Fat Winter Bees-Why You Need Them
Winter Bees – Fat & Healthy

Winter colonies need a good population of fat Winter Bees.

Your calendar says we have a few more months of Winter. However, inside the bee hive our worker winter bees are producing new brood. And, that’s a very good thing. Our hives need a population of new bees and soon!
Why? Because our Winter Bees are reaching the end of their life cycle.
Different Types of Worker Bees
You see, Winter Bees are different than Summer Bees. The tasks performed by the worker bees during their lives are different as well. Brood rearing is greatly reduced during Winter. Most queen bees will cease egg production for several weeks.
With no bees being produced, the number of adult bees in the colony will slowly drop over Winter. Winter worker bees need to live longer than their Summer sisters. Otherwise, the colony would fail before new bees emerge in February/March.
Tasks of the Summer Worker Bees vs Winter Worker Bees
If you are a worker bee that lives in the warm months of the year, you will enjoy about 6 weeks of life. The first 3 weeks are spent on duties inside the hive, the last 3 are spent foraging for food.
Summer worker bees literally work themselves to death for the benefit of the colony. Wings become tattered and the fuzzy hairs wear off their bodies. Yet they continue to work until death. Honey bees do not repair broken parts through cell repair. Once their body parts fail, they are finished.
The tasks of Winter bees are different. Winter bees spend most of their lives inside the hive. Foraging outside the hive is not important during Winter. Most nectar and pollen sources are unavailable during cold weather. And the cold-blooded bees cannot fly in cold temperatures.
Instead, these bees spend time tending to the queen and helping regulate hive temperatures. Once brood rearing resumes, they care for brood to produce new spring bees. These new bees will carry the colony into the new season.
How Winter Bees are Different
A Winter bee is physiologically different than honey bees produced in Summer. They have enlarged fat bodies in their abdomens and heads. These fat bodies produce vitellogenin. Vitellogenin increases the lifespan of bees and boosts their immune systems.
Bees with high levels of vitellogenin are able to store protein reserves. This enables the colony to begin brooding up without a lot of pollen. The quality of jelly fed to larva is determined by the vitellogenin levels of the nurse bees.
Colony Production of Fat Winter Bees
During Fall, the honey bee colony is very busy foraging for last minute food provisions. Winter is coming and the bees must collect nectar and pollen while they can. Brood rearing slows or stops completely during the winter months. The focus of the honey bee colony changes from growth to survival.
Researchers disagree on the exact trigger for the production of Winter Bees. But the production of healthy winter bees takes place during the last few brood cycles of the year. The exact time will vary somewhat depending on your climate.
As brood rearing slows in the Fall, emerging bees consume an extra quantity of pollen.This protein is stored in their bodies (Fat Bodies). Honey bees store pollen in their comb for use during Winter. In addition, the fat bodies of Winter bees provide protein to aid in the production of brood.
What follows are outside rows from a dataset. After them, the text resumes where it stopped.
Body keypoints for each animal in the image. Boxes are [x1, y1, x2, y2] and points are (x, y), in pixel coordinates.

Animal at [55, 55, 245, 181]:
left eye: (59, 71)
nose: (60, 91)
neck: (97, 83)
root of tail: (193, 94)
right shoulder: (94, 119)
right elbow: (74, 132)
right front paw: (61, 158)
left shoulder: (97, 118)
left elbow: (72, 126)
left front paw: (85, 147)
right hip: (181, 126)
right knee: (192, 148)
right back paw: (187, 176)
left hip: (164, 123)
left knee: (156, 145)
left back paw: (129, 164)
Fat healthy winter bees are able to live through the cold months and produce new young.
Healthy Winter Bees Are Vital
A Winter bee is not an endless supply of resources. Fat bodies located inside the bee will shrink once brood feeding begins. I am sure you can understand the importance of having healthy Winter Bees. The health and lifespan of your winter bees is affected by nutrition deficiencies and heavy varroa infestations.
Studies have found that colonies with varroa mite infestations do not fully develop into typical long-lived Winter bees.Poor quality Winter bees are unable to provide sufficient food to new larva. They will also die sooner and may result in the colony perishing before the end of Winter.
If we have a Winter colony that is low on food stores, we can feed them. However, we can not make the bees live longer. The survival of the honey bee colony depends on having a good population of healthy Winter bees.
This is yet another reason to get varroa mites well under control before Winter bees are produced. In my part of South Carolina, I want to have successful varroa mite treatments completed prior to August 15.
In Conclusion:
Strive to have healthy nurse bees in the hive raising your long lived cold season bees. Good nurses will produce good Winter bees with well-developed fat bodies. If varroa are a problem in your hives, treat early. Waiting until late Fall may kill the varroa on the bees and that is good. However, the damage has already been done and you may be going into Winter with skinny bees.